JURANVILLE, 2024, PL

METAPHORE, Etre, Autre, Dasein, HEIDEGGER

Dans la métaphore de l'être il est essentiel que l'être soit tout autre, et non de même nature que l'étant : il est verbe, ou temps réel, quand l'étant est nom, ou temps imaginaire ; de même lorsque Heidegger pose l'homme comme Dasein, métaphoriquement, le Dasein devient l'Autre de l'être, du Sein ; de même encore lorsqu'il remplace finalement le Sein (être) par l'Ereignis (Evénement originel) - exempt d'ontologie, donc de savoir, selon lui -, l'Ereignis donne son propre nom à l'homme, Eigen, qui devient l'Autre de cet Autre. Le déploiement de la métaphore de l'être serait ainsi parvenu à son troisième moment, celui de l'altérité, mais aucune reconnaissance universelle du savoir philosophique n'est envisageable selon Heidegger...

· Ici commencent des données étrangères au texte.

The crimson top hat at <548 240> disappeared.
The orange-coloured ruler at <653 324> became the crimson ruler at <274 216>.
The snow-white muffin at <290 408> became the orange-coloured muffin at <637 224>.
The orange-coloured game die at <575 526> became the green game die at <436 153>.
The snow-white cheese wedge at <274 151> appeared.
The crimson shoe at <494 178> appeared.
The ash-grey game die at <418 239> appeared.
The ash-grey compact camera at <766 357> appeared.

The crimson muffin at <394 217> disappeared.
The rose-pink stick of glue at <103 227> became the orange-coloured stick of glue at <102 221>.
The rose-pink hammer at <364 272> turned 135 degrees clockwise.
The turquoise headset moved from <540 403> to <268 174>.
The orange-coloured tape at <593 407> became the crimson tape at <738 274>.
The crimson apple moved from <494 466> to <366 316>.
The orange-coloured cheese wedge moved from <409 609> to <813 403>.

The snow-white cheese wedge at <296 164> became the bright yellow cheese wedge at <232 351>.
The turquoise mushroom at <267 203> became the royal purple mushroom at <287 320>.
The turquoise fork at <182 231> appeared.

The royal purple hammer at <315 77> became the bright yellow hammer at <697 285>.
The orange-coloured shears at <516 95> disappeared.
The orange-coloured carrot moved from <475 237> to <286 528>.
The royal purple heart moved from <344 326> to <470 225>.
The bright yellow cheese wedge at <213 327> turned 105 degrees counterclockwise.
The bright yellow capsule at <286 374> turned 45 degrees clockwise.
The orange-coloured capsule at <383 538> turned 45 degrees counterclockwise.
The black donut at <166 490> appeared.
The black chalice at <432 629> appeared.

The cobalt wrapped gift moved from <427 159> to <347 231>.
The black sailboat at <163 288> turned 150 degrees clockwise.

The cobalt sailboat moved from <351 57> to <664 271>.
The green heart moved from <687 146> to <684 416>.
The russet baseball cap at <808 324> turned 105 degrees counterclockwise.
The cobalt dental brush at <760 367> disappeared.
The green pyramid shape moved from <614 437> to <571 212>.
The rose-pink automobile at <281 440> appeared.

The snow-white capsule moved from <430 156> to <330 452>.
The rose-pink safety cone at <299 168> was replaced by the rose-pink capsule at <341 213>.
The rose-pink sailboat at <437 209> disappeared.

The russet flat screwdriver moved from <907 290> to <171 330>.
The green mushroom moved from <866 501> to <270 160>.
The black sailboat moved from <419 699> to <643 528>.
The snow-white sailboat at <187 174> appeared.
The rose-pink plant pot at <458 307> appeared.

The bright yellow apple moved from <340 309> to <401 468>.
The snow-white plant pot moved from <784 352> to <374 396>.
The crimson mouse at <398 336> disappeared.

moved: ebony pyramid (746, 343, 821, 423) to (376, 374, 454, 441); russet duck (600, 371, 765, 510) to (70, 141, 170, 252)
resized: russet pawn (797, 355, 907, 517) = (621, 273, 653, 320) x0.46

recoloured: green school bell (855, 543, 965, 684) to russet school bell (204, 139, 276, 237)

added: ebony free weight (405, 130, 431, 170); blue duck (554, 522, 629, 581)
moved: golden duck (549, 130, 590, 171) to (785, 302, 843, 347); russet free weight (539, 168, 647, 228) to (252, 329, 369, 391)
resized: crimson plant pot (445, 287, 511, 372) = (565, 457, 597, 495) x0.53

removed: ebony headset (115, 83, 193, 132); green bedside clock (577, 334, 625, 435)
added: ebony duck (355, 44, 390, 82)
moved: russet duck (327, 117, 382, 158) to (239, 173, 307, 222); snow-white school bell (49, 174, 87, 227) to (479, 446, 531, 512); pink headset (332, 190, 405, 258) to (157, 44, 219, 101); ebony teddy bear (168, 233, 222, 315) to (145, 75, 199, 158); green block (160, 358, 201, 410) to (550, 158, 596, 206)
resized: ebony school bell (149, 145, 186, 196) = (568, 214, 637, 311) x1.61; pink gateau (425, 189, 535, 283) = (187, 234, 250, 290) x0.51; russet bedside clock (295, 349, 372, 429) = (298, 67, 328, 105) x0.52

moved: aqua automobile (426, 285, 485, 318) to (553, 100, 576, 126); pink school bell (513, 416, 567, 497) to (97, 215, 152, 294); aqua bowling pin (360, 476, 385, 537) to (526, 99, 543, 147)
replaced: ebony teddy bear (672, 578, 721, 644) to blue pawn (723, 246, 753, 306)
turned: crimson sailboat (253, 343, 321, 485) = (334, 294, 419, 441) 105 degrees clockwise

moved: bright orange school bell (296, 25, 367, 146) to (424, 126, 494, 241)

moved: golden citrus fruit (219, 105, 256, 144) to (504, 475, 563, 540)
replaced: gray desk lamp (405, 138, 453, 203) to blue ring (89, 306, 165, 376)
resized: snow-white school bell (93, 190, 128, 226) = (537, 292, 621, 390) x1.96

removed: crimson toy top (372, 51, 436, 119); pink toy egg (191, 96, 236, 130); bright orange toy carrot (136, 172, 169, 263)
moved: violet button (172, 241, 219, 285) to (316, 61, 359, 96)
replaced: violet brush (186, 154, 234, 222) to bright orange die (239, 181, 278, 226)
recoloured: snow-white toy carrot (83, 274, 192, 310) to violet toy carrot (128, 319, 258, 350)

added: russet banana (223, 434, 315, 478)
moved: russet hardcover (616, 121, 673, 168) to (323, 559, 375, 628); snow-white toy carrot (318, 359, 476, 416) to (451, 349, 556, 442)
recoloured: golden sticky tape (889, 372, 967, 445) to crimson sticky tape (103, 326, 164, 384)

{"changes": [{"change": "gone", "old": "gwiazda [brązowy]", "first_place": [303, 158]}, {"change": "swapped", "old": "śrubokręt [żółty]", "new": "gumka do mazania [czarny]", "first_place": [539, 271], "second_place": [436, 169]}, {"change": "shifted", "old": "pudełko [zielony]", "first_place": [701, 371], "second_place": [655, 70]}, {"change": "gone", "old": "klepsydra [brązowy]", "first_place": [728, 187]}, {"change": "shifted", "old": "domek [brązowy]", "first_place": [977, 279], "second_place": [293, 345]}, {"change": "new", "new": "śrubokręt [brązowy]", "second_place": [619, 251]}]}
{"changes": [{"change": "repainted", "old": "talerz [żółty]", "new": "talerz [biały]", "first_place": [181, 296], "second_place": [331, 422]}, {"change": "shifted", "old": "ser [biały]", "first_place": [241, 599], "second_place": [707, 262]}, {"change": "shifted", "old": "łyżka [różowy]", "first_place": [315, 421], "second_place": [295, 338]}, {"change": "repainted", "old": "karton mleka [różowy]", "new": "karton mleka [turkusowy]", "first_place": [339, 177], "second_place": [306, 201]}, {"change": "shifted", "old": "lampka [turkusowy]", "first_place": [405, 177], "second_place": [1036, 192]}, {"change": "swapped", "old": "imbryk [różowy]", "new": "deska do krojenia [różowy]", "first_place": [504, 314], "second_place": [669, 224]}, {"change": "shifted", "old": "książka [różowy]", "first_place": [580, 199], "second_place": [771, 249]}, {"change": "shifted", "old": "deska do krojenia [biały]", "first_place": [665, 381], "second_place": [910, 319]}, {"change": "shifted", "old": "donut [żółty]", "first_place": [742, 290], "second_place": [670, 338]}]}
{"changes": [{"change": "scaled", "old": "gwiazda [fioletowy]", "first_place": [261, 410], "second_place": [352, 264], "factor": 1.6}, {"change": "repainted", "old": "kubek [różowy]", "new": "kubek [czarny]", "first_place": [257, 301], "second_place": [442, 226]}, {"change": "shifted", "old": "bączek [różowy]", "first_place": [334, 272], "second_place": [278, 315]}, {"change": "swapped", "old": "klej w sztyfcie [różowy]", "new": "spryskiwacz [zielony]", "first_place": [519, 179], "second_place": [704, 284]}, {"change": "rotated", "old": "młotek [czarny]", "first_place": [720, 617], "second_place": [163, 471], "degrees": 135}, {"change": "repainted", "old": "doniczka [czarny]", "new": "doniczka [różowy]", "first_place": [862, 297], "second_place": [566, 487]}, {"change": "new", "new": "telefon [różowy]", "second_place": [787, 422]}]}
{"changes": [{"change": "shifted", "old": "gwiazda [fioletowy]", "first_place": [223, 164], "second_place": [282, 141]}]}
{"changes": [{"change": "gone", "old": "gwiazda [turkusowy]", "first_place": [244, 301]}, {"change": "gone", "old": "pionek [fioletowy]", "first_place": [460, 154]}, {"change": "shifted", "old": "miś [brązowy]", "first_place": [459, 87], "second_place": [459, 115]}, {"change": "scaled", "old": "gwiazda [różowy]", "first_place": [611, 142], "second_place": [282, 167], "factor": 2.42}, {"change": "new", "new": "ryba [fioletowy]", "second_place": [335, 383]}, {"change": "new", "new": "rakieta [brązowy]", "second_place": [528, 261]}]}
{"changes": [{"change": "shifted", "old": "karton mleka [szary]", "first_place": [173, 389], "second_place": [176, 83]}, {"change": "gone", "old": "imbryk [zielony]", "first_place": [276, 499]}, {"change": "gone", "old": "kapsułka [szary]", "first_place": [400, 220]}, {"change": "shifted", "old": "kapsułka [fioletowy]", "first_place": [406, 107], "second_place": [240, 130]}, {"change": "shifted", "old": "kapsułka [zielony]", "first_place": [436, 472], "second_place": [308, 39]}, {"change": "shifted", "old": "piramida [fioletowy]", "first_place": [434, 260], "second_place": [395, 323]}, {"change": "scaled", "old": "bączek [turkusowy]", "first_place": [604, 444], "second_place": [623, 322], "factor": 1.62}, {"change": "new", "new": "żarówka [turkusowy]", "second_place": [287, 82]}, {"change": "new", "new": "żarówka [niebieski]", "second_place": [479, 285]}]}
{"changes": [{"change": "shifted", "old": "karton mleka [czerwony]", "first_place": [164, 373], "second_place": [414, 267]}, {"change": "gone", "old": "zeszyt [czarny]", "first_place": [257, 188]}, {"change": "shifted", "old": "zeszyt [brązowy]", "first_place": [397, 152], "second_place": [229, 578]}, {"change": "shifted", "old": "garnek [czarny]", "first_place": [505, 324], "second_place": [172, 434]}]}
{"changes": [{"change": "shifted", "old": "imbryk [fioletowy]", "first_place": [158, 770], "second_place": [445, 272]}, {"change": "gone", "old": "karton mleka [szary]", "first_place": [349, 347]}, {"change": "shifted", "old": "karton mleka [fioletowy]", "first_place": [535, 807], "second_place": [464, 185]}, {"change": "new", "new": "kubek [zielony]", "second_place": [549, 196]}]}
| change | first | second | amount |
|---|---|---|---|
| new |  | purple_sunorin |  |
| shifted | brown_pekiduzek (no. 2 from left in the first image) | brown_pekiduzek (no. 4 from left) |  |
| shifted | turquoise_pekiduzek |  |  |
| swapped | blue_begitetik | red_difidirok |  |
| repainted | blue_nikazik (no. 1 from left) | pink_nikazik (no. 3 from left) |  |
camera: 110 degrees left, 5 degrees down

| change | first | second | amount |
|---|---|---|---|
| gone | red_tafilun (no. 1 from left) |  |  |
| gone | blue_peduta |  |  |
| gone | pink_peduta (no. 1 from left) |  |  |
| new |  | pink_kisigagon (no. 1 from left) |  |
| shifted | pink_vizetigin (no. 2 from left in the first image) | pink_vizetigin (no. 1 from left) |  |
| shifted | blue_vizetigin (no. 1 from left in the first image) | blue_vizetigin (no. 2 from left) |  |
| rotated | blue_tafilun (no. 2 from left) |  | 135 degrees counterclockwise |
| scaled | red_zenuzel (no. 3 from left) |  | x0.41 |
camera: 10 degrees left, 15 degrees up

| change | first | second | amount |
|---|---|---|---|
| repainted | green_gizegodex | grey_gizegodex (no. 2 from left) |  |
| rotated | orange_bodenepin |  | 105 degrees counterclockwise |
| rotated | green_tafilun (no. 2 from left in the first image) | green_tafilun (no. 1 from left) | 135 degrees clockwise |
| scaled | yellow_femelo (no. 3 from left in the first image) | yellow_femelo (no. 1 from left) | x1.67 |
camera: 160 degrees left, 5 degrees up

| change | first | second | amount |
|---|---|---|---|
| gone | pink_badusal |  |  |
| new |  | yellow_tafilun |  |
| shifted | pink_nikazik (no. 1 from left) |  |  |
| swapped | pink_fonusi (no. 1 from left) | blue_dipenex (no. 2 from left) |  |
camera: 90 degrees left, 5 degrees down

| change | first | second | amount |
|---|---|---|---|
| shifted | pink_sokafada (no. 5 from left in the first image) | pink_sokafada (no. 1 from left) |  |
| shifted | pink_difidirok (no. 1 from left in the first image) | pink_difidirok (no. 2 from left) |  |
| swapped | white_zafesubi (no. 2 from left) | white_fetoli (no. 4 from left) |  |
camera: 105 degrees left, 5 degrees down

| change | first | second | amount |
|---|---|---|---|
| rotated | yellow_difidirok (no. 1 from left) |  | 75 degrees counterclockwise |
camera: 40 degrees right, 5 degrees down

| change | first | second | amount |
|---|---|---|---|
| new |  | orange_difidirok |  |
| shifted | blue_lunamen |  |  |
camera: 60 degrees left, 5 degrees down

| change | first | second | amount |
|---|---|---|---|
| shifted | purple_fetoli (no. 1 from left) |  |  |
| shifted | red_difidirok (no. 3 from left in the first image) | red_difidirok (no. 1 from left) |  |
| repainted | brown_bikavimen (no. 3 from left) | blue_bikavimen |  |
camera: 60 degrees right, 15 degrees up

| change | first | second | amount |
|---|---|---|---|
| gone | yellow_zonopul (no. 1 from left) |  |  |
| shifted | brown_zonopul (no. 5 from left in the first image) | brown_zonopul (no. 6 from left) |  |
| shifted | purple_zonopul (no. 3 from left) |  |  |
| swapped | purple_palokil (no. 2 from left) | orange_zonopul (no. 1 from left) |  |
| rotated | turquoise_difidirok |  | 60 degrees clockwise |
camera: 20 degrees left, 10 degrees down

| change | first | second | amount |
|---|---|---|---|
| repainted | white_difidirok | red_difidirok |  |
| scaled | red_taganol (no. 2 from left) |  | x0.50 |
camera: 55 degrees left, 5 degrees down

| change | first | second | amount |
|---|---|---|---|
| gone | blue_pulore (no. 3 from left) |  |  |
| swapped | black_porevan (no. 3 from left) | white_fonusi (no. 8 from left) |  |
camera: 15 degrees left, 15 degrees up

"La reconnaissance universelle du savoir philosophique est rendue philosophiquement concevable quand le déploiement de la métaphore de l’être parvient à son troisième moment. Que l’Autre, avant tout l’Autre absolu, est affirmé comme lieu premier de la vérité. Et que l’homme, l’étant humain, est en position de devenir l’Autre de cet Autre. Troisième moment où la métaphore rétrospective, comme dans le cas d’Abraham et de Jacob, est énoncée expressément (ici celle qui substitue l’être à l’étant). Heidegger aurait perçu, selon Levinas – c’est capital pour la métaphore –, que l’être est tout autre que l’étant, qu’il est verbe (pour nous, temps réel), quand l’étant est substantif (pour nous, temps imaginaire). C’est ainsi que Heidegger, à partir de l’être, Sein, comme Autre absolu, pose l’homme comme Dasein, non plus simplement un étant, mais l’être lui-même, l’être-là. C’est la métaphore. L’homme posé comme l’Autre de l’Autre, comme doué, malgré et avec sa finitude radicale, d’une vérité nouvelle et propre, créatrice de même que celle de l’Autre absolu."